Oversupply risks build: Knight Frank warns of a growing supply overhang, with 350k homes registered for delivery between 2026-2030 — nearly 70k annually, almost double Dubai’s historical average of 36k. Even assuming only 70% of projects complete, annual deliveries would average 66k, raising softening risks in high-pipeline areas including JVC, Dubai South, Expo City, and Dubailand.
The property boom has fueled a surge in issuances by property developers: Developers across the UAE have issued more than USD 6 bn in USD bonds and sukuk since 2021 — a twelve-fold increase — as they race to secure land and expand project pipelines during one of the Gulf’s longest real-estate booms, according to Bloomberg data. Newer issuers including Arada, Binghatti, and Omniyat have joined longstanding names such as Emaar, Aldar, and Damac in tapping debt markets.

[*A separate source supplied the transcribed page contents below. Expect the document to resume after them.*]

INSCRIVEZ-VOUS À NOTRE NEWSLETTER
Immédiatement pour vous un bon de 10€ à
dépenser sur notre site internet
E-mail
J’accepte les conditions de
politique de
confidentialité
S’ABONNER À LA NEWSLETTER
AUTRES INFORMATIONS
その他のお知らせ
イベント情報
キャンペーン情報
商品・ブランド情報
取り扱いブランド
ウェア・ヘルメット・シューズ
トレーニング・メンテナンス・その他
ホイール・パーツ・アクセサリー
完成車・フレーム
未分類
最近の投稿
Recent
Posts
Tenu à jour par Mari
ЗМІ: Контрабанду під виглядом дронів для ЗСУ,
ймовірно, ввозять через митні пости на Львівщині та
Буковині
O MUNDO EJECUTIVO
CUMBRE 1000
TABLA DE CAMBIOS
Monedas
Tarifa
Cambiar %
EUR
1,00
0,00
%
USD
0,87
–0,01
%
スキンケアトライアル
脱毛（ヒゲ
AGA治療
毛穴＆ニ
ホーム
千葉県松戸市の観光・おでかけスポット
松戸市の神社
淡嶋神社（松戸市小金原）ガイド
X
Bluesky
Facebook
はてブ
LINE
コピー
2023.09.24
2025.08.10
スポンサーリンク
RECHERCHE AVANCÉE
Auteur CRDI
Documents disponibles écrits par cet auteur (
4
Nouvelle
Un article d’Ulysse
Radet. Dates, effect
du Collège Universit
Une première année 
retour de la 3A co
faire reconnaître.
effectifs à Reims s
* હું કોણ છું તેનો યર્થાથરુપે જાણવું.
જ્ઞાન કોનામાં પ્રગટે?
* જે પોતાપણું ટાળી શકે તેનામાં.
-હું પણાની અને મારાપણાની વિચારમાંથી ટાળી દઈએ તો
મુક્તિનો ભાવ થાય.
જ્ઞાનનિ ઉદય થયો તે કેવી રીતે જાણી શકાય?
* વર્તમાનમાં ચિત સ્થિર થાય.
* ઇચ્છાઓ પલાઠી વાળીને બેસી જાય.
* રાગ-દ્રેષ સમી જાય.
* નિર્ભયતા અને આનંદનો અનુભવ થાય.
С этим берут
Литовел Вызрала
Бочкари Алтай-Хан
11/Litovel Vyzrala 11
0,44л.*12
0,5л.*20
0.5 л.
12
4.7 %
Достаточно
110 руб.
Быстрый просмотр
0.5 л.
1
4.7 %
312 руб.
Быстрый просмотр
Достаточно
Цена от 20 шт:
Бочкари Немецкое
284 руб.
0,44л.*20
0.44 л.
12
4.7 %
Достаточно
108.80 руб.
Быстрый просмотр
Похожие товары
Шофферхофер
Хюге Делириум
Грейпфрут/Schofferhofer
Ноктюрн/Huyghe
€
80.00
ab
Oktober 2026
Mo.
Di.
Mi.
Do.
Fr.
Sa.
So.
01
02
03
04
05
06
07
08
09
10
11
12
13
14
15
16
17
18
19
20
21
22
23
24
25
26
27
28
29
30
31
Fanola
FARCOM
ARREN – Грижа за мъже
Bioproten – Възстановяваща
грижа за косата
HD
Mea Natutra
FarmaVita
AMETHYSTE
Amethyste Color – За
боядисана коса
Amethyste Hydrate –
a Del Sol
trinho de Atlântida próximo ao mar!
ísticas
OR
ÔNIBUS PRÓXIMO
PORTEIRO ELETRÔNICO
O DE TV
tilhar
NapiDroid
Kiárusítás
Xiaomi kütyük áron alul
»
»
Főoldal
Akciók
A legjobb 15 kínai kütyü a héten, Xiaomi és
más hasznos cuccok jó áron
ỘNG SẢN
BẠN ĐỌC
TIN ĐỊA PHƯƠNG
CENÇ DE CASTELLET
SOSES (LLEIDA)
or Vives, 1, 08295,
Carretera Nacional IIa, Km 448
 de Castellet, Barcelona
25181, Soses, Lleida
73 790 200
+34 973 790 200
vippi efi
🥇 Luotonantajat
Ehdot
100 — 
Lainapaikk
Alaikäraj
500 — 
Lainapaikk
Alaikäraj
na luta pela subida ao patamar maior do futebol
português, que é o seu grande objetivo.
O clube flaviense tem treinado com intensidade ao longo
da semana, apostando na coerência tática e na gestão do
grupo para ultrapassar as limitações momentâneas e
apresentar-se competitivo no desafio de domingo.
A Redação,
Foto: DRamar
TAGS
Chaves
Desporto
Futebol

The surge has created a large repayment schedule, with about USD 8 bn in maturities due by 2030. Analysts warn that a global slowdown, geopolitical shocks, or lower oil prices could weaken sentiment and expose leveraged buyers if developers face delivery delays. “In debt markets, the flood of new real-estate sukuk deals could test market appetite, particularly as investors look to avoid over-exposure to a single sector,” Fady Gendy, fixed-income portfolio manager at Arqaam Capital, told the business news information service, adding that some signs of “investor fatigue” are already appearing, with recent transactions trading below their re-offer price and higher new issue premiums paid.
Private credit fills funding gap: With banks approaching their real-estate exposure limits, private credit is becoming a key funding channel. Omniyat secured a USD 100 mn private credit facility from Nomura earlier this year, and lenders say most current demand for non-bank financing is coming from developers.
IPO interest is also growing: Several developers — including Binghatti, Samana, and Arada — are considering potential IPOs to raise capital and improve governance. Investors say any future market downturn would likely widen valuation gaps between developers based on leverage, delivery track record, and financial resilience.